Assume that two are odd and one is even. Therefore there exists $i_0,j_0, l_0$ such that $$\begin{array}{c} i = 2i_0 + 1 \\ j = 2j_0 + 1 \\ l = 2l_0 \end{array}$$ As before, we can substitute and write $a,b,c$ in terms of $i_0, j_0,l_0$ and as a result $n^2$ in terms of $i_0, j_0,l_0$. $$n^2 = 2^{2k}(i_0^2+i_0+j_0^2+j_0+l_0^2) + 2(2^{2k-2})$$ Note that this is not divisible by $2^{2k}$ because of the last term only having a factor of $2^{2k-1}$. But again, because know that $2^{2k}\vert n^2$ we have a contradiction. Therefore, two cannot be odd.

Case 3

Assume that one is odd and two are even. Therefore there exists $i_0,j_0, l_0$ such that $$\begin{array}{c} i = 2i_0 + 1 \\ j = 2j_0 \\ l = 2l_0 \end{array}$$ Once again, we can substitute and write $n^2$ in terms of $i_0, j_0,l_0$. $$n^2 = 2^{2k}(i_0^2+i_0+j_0^2+l_0^2) + 2^{2k-2}$$ Note that this is not divisible by $2^{2k}$ because of the last term. And again, because know that $2^{2k}\vert n^2$ we have a contradiction. Therefore, one cannot be odd.

Case 4

That only leaves the option that all three are even.

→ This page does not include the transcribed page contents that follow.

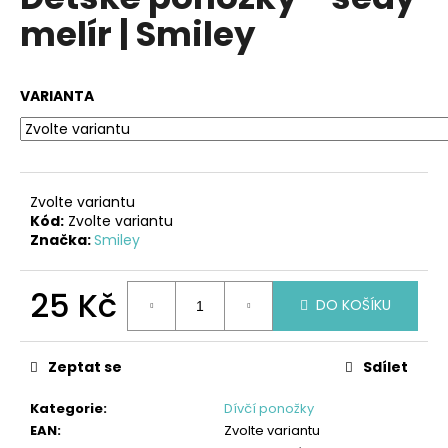
je
a
melír | Smiley
0,0
z
j
5
í
hvězdiček.
VARIANTA
t
?
Zvolte variantu
Kód:
Zvolte variantu
HLEDAT
Značka:
Smiley
25 Kč
DO KOŠÍKU
D
Měrná
o
cena:
p
Zeptat se
Sdílet
o
r
Kategorie
:
Dívčí ponožky
u
EAN
:
Zvolte variantu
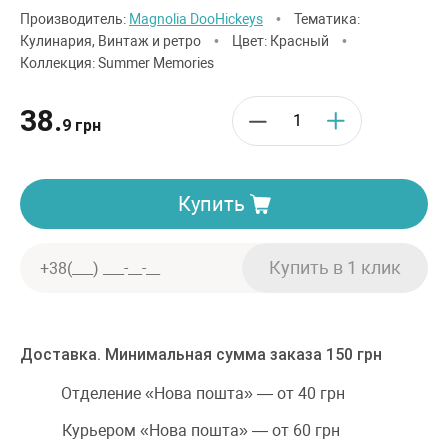
Производитель:
Magnolia DooHickeys
•
Тематика:
Кулинария, Винтаж и ретро
•
Цвет: Красный
•
Коллекция: Summer Memories
38.
9 грн
Купить
Доставка. Минимальная сумма заказа 150 грн
Отделение «Нова пошта» — от 40 грн
Курьером «Нова пошта» — от 60 грн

Since $i,j,k$ are even, and we have $i_0,j_0, l_0$ such that $$\begin{array}{c} i = 2i_0 \\ j = 2j_0 \\ l = 2l_0 \end{array}$$ we can now write $$\begin{array}{c} a = 2^{k-1}(2i_0) = 2^ki_0 \\ b = 2^{k-1}(2j_0) = 2^kj_0 \\ c = 2^{k-1}(2l_0) = 2^kl_0 \\ \end{array}$$ and we have shown that $2^k\vert a,b,c$!

Implications

What does this mean, though? It means that if we want to find the three integers whose squares sum to $n^2$(such as lattice points on a sphere), then we can omit multiples of two from our search and work with smaller numbers. This saves a great deal of computing time.

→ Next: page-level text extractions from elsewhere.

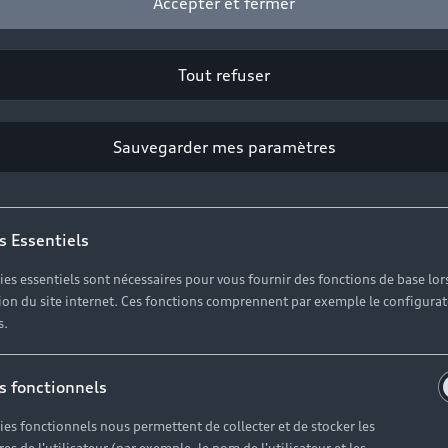
Accepter et fermer
Tout refuser
Sauvegarder mes paramètres
s Essentiels
ies essentiels sont nécessaires pour vous fournir des fonctions de base lor
ation du site internet. Ces fonctions comprennent par exemple le configura
s.
s fonctionnels
ies fonctionnels nous permettent de collecter et de stocker les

For instance, if we know that $2^k\vert n$ and we want to find $a,b,c$ such that $n^2 = a^2+b^2+c^2$, we can really just search for $d,e,f$ such that $m^2=d^2+e^2+f^2$ ($n = 2^km$). We jump back to the original problem by multiplying by $2^{2k}$ on both sides: $$\begin{array}{r l} m^2 & = d^2 + e^2 + f^2\\ 2^{2k}m^2 & = 2^{2k}(d^2 + e^2 + f^2) \\ (2^km)^2&= 2^{2k}d^2 + 2^{2k}e^2 + 2^{2k}f^2 \\ n^2 & = (2^kd)^2 + (2^ke)^2 + (2^kf)^2\\ n^2 & = a^2 + b^2 + c^2 \end{array} $$ Where clearly $d,e,f$ is the respective result of the division of $a,b,c$ by $2^k$.